For the data that follows, report how many lines include the string "SITOSTEROL", and write the number alone.
[[ DATA UNDER STUDY, beginning ]]
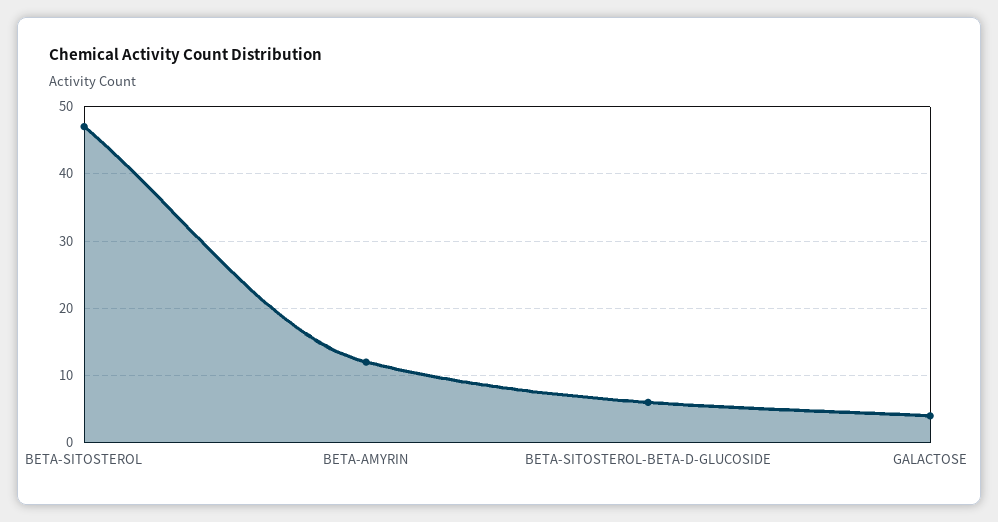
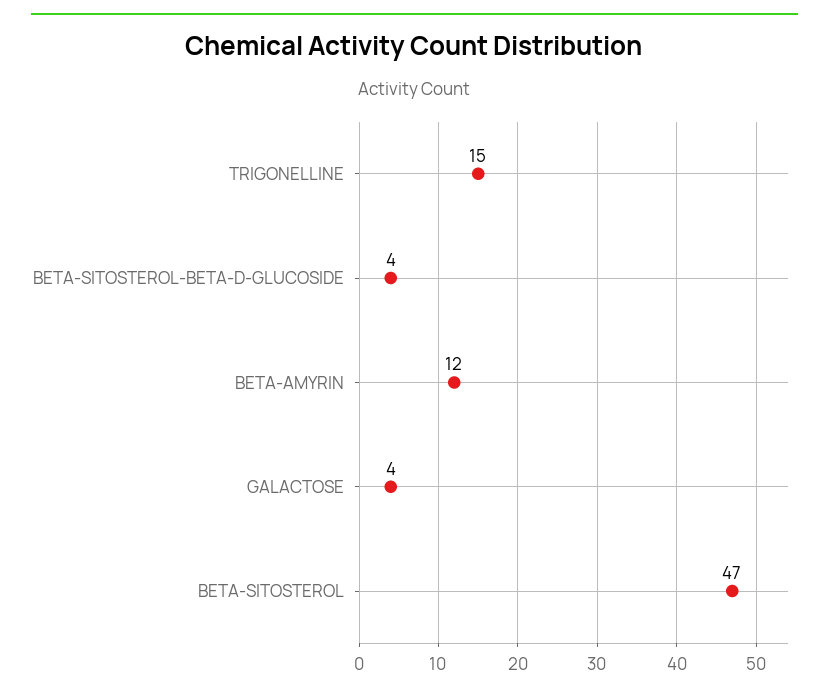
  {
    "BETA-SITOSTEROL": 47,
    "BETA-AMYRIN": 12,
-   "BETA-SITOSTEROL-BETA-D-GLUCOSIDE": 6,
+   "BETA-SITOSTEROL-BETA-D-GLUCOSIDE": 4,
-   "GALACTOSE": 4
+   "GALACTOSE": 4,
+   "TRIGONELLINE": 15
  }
[[ DATA UNDER STUDY, end ]]
[[ DATA UNDER STUDY, beginning ]]
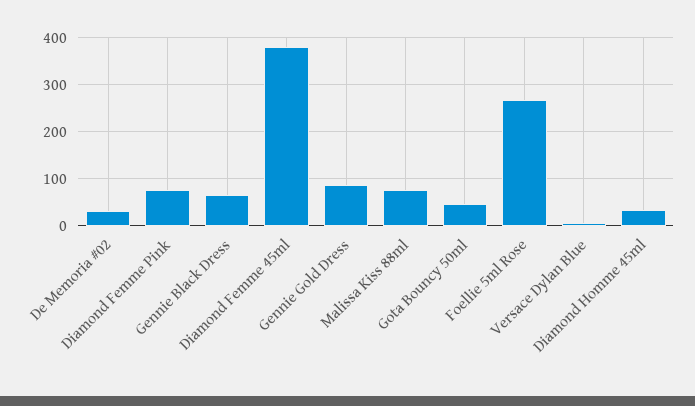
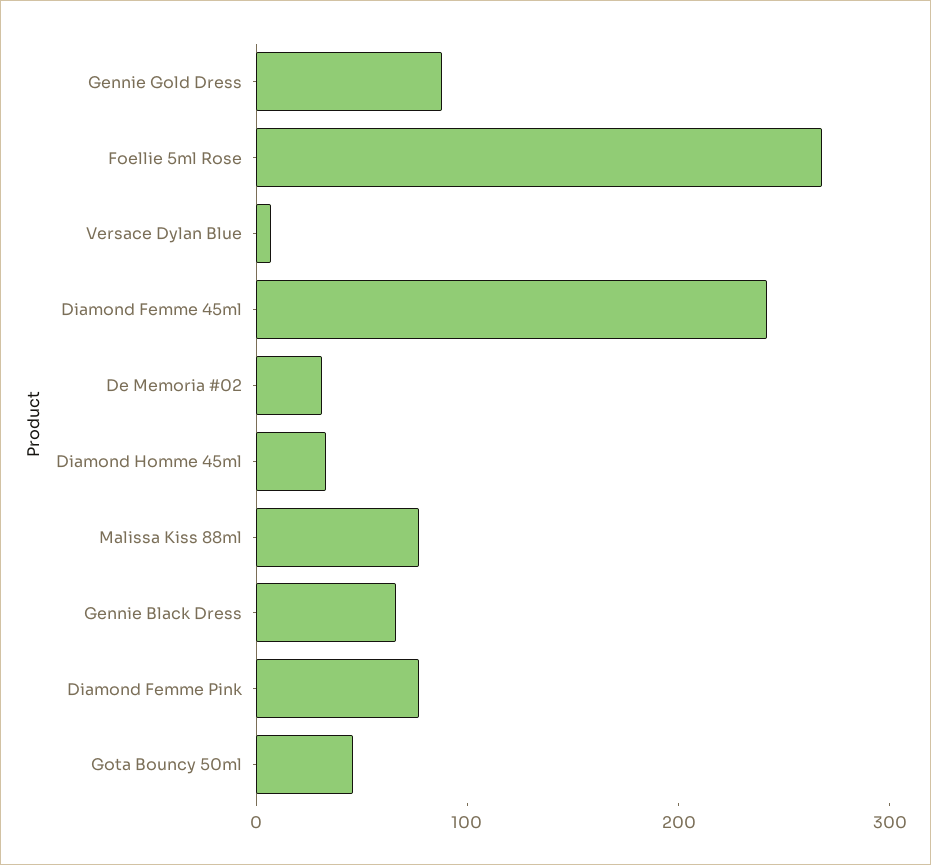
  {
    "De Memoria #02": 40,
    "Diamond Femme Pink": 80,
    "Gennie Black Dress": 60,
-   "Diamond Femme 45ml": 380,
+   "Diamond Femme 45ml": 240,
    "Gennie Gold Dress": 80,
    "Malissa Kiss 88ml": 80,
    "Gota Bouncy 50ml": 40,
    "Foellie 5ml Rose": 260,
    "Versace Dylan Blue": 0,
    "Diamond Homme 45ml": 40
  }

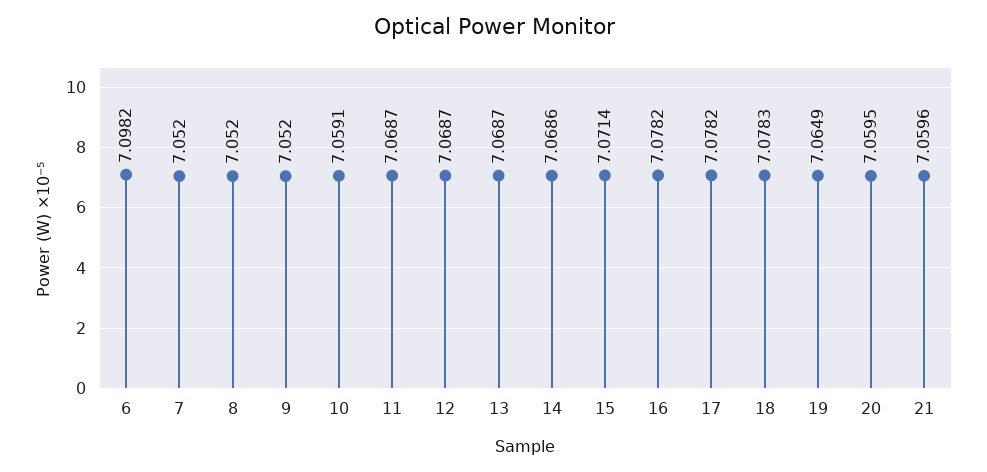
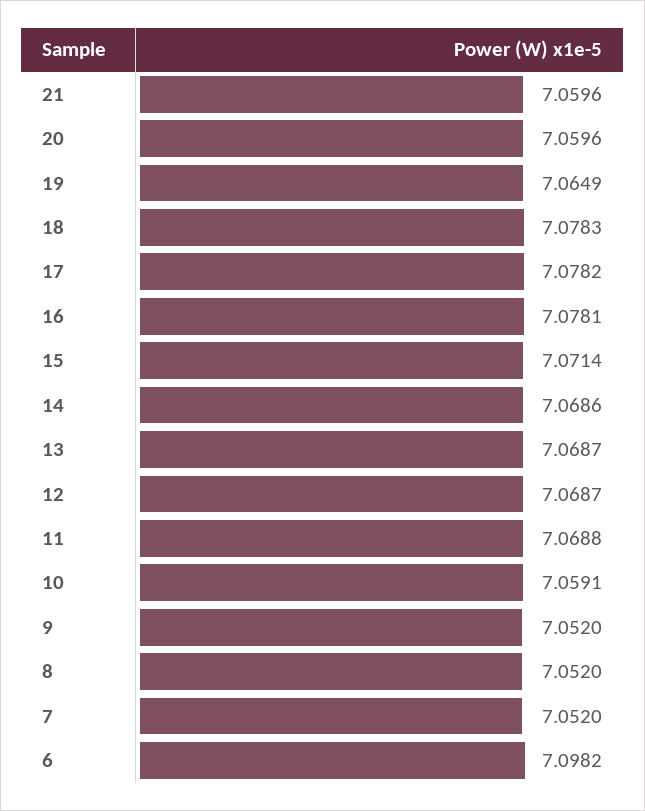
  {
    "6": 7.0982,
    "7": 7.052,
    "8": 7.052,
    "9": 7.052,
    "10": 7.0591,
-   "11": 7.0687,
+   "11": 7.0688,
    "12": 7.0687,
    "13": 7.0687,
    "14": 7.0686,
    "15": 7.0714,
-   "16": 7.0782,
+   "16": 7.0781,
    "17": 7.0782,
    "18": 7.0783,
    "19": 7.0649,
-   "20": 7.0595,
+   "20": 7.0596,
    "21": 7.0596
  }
[[ DATA UNDER STUDY, end ]]
[[ DATA UNDER STUDY, beginning ]]
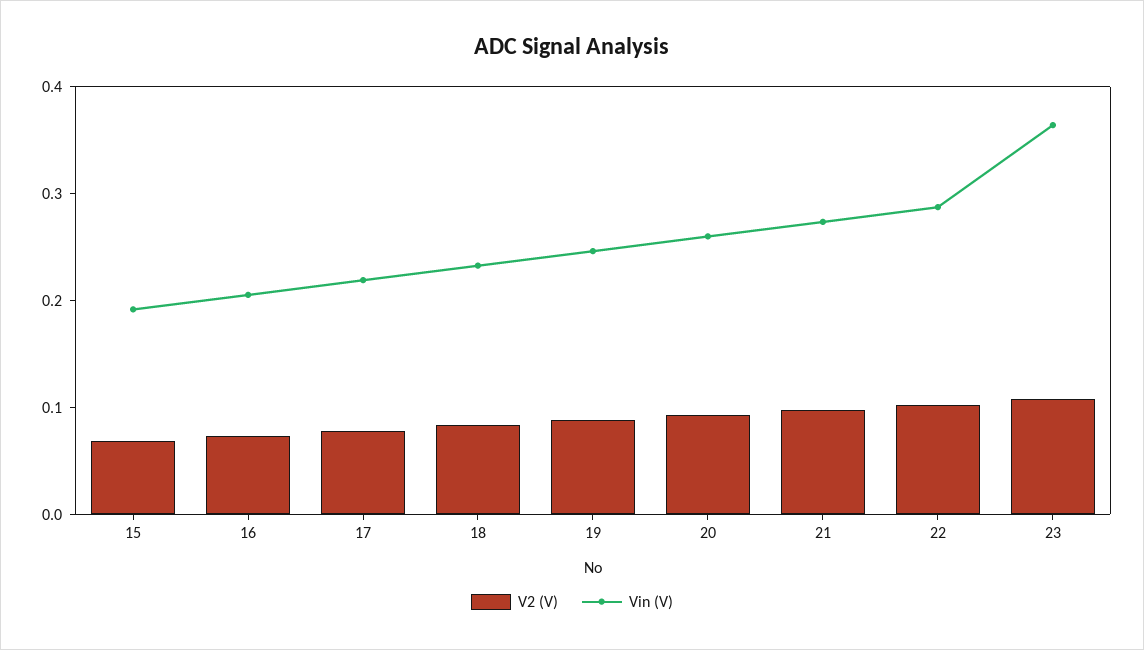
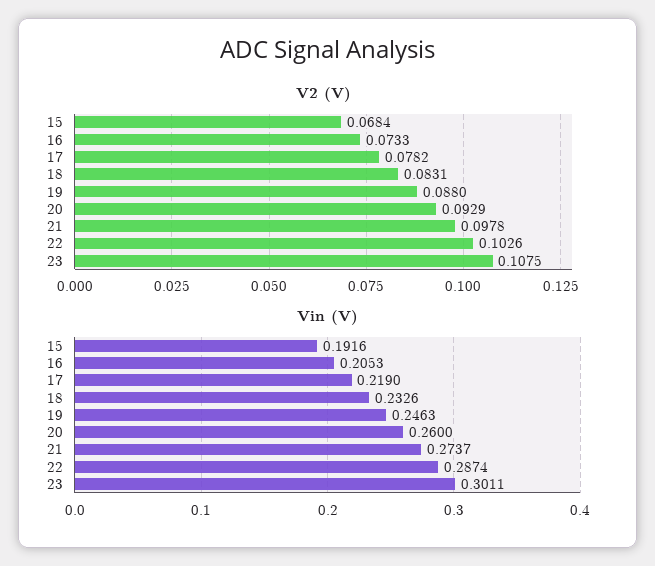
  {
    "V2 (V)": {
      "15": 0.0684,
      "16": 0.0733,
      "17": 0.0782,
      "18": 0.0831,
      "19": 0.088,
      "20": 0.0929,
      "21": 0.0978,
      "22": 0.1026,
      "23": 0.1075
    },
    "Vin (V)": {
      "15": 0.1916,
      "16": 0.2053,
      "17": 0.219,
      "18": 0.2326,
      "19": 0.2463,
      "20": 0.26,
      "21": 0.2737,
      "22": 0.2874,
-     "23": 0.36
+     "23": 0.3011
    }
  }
[[ DATA UNDER STUDY, end ]]
* PROBLEM SOLUTION
3